Fragmento ->
En los rincones oscuros del imaginario humano, allí donde habitan los miedos y merodean los pesares, con ojos saltones y risas siniestras, permanecen ocultos los monstruos que escapan a nuestra percepción. Contando con todas las formas y tamaños, han sido parte de nuestras culturas desde que tenemos memoria colectiva, acechando por las noches desde las grietas del mundo, amenazando con devorarnos enteros mientras dormimos indefensos. El paralelo es evidente: para decenas de miles de generaciones de humanos prehistóricos, los monstruos eran letalmente reales. Eran los lobos, y los tigres, que cobijados por la noche arrastraban a su muerte a los más indefensos y descuidados. Esos ojos brillantes que ahora asociamos a leyendas y fantasmas fue lo último que vieron incontables antepasados.
Ha pasado mucho tiempo desde entonces. Hemos madurado. Ahora sabemos que los verdaderos monstruos viven dentro de nosotros, irreconocibles a nuestros sentidos, ajenos a toda clasificación – muertos vivientes microscópicos.
El tigre dientes de sable era una animal realmente aterrador, pero conocible. Se alimentaba, respiraba, se reproducía y cuidaba a sus cachorros, podías matarlo. En contraste, los monstruos de la actualidad desafían toda noción de lo que es “vida”. Se trata de los virus: pequeños segmentos de código genético dañino que se mueven con propósito, penetrando las células del desafortunado huésped para reproducirse a sus expensas. Un virus no puede multiplicarse por su cuenta, ni cuenta con un metabolismo propio. Solo existe para destruir estructuras biológicas.

Ejercicios propuestos ->
1. Vuelve a escribir el tramo del fragmento que va desde "El tigre dientes" hasta "destruir estructuras biológicas.", sustituyendo "tigre dientes de sable" por "mamut".
2. Responde brevemente, a partir del fragmento, estas preguntas:
(a) ¿Qué animales eran los monstruos reales para los humanos prehistóricos?
(b) ¿Dónde viven ahora los verdaderos monstruos?
(c) ¿Qué dos cosas no puede hacer o no tiene un virus por sí mismo?
Las filas no intervienen en este trabajo.

[Filas de un conjunto de datos]
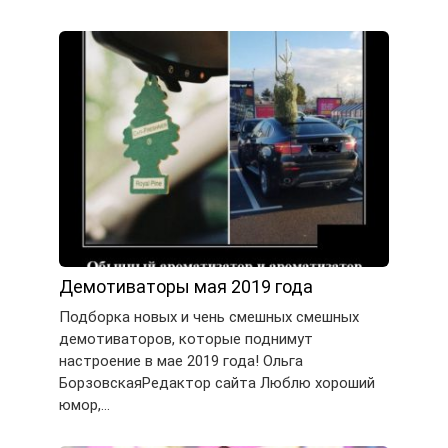
Демотиваторы мая 2019 года
Подборка новых и чень смешных смешных
демотиваторов, которые поднимут
настроение в мае 2019 года! Ольга
БорзовскаяРедактор сайта Люблю хороший
юмор,…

Soluciones por ejercicio ->
1.
El mamut era una animal realmente aterrador, pero conocible. Se alimentaba, respiraba, se reproducía y cuidaba a sus cachorros, podías matarlo. En contraste, los monstruos de la actualidad desafían toda noción de lo que es “vida”. Se trata de los virus: pequeños segmentos de código genético dañino que se mueven con propósito, penetrando las células del desafortunado huésped para reproducirse a sus expensas. Un virus no puede multiplicarse por su cuenta, ni cuenta con un metabolismo propio. Solo existe para destruir estructuras biológicas.

2.
(a) Los lobos y los tigres.
(b) Dentro de nosotros.
(c) No puede multiplicarse por su cuenta ni cuenta con un metabolismo propio.